Bridge Biotherapeutics Reaffirms BBT-877 at JPM Healthcare Conference

Bridge Biotherapeutics, which secured a landmark $1 billion deal in 2019, faced a setback in October 2020 when its partnership with Boehringer Ingelheim for idiopathic pulmonary fibrosis (IPF) drug candidate BBT-877 was terminated. Four years later, the company is regaining momentum, earning a main stage presentation at the JPM Healthcare Conference, a sign of renewed confidence in the drug’s potential.

Currently in Phase 2 global trials, Bridge Biotherapeutics plans to disclose top-line data soon. CEO Jung-kyu Lee, in a recent interview with Hit News, confirmed ongoing discussions regarding a global licensing agreement and emphasized the company’s strengthened belief in BBT-877’s efficacy. Since regaining full rights, the company has independently refined its clinical strategy, focusing on long-term efficacy through extended dosing regimens.

BBT-877 selectively inhibits autotaxin, a plasma protein linked to inflammation and fibrosis. CEO Lee highlighted three key factors behind the drug’s development: the novelty of autotaxin inhibition, minimal competition in the field, and the high unmet medical need in IPF, a severe and rare disease.

Current IPF treatments, Ofev (nintedanib) and Esbriet (pirfenidone), slow disease progression but do not offer a cure and often cause significant side effects. Unlike these therapies, BBT-877 is designed not only to suppress myofibroblast formation but also to clear accumulated myofibroblasts, potentially modifying the disease course.

By inhibiting autotaxin, BBT-877 reduces lysophosphatidic acid (LPA) levels, which play a critical role in fibrosis progression. This dual mechanism positions BBT-877 as a promising candidate capable of both halting disease advancement and potentially reversing fibrosis.

“If our clinical trials validate this advantage, BBT-877 could establish itself as a highly competitive and transformative therapy in the IPF market,” Lee stated.

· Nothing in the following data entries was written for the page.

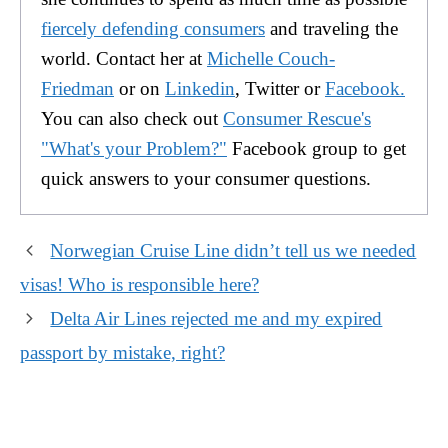
fiercely defending consumers
and traveling the
world. Contact her at
Michelle Couch-
Friedman
or on
Linkedin
, Twitter or
Facebook.
You can also check out
Consumer Rescue's
"What's your Problem?"
Facebook group to get
quick answers to your consumer questions.
Norwegian Cruise Line didn’t tell us we needed
visas! Who is responsible here?
Delta Air Lines rejected me and my expired
passport by mistake, right?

A key advantage of BBT-877 is its biomarker-based validation approach. Lee explained, “Biomarkers provide a measurable indicator of a drug’s action and effectiveness.” BBT-877’s efficacy can be assessed by tracking LPA levels in the bloodstream, offering real-time insights into treatment response.

Unlike existing IPF drugs evaluated over 12-week trials, BBT-877’s 24-week study provides a more comprehensive analysis of long-term effects. Given that IPF treatment typically requires extended therapy, these findings will serve as a critical benchmark for real-world therapeutic potential.

Bridge Biotherapeutics has integrated Brainomix’s AI-based e-ILD technology into its Phase 2 trials to improve clinical precision. This tool analyzes high-resolution computed tomography (HRCT) images, enabling a systematic and quantitative evaluation of disease progression.

Traditional IPF trials rely on forced vital capacity (FVC) measurements, which can be inconsistent due to patient variability. AI-driven imaging analysis provides a more objective assessment of lung fibrosis, complementing FVC measurements for enhanced accuracy.

Lee noted, “By incorporating AI-based analysis, we ensure a more reliable evaluation of BBT-877’s efficacy.” While detailed efficacy data remains blinded, he expressed confidence that positive results will drive strong market interest and potential out-licensing agreements for Phase 3 trials.

Despite the challenges following Boehringer Ingelheim’s return of BBT-877, Bridge Biotherapeutics leveraged the experience to refine its clinical expertise. “Collaborating with a global leader in IPF provided invaluable insights, reinforcing our confidence in BBT-877,” Lee stated. Independent research reaffirmed the promise of autotaxin inhibition, guiding strategic refinements.

The company operates the Boston Discovery Center (BDC), a global R&D hub, and collaborates with over 50 clinical sites across five countries for its Phase 2 trials. Post-licensing, Bridge Biotherapeutics plans to expand BDC operations and establish a fully integrated drug discovery platform.

In parallel, the company is advancing BBT-301, an IPF candidate that increases cAMP levels. Developed through drug repositioning, BBT-301 repurposes an existing CNS drug for IPF, accelerating its clinical pathway.

Following a Pre-IND meeting, the company secured a Phase 1 trial waiver and plans to submit a Phase 2 IND application to the FDA this year.

Lee emphasized, “Our decade-long expertise in clinical trial design and execution with BBT-877 will serve as a foundation for advancing next-generation fibrosis treatments and strengthening global competitiveness.”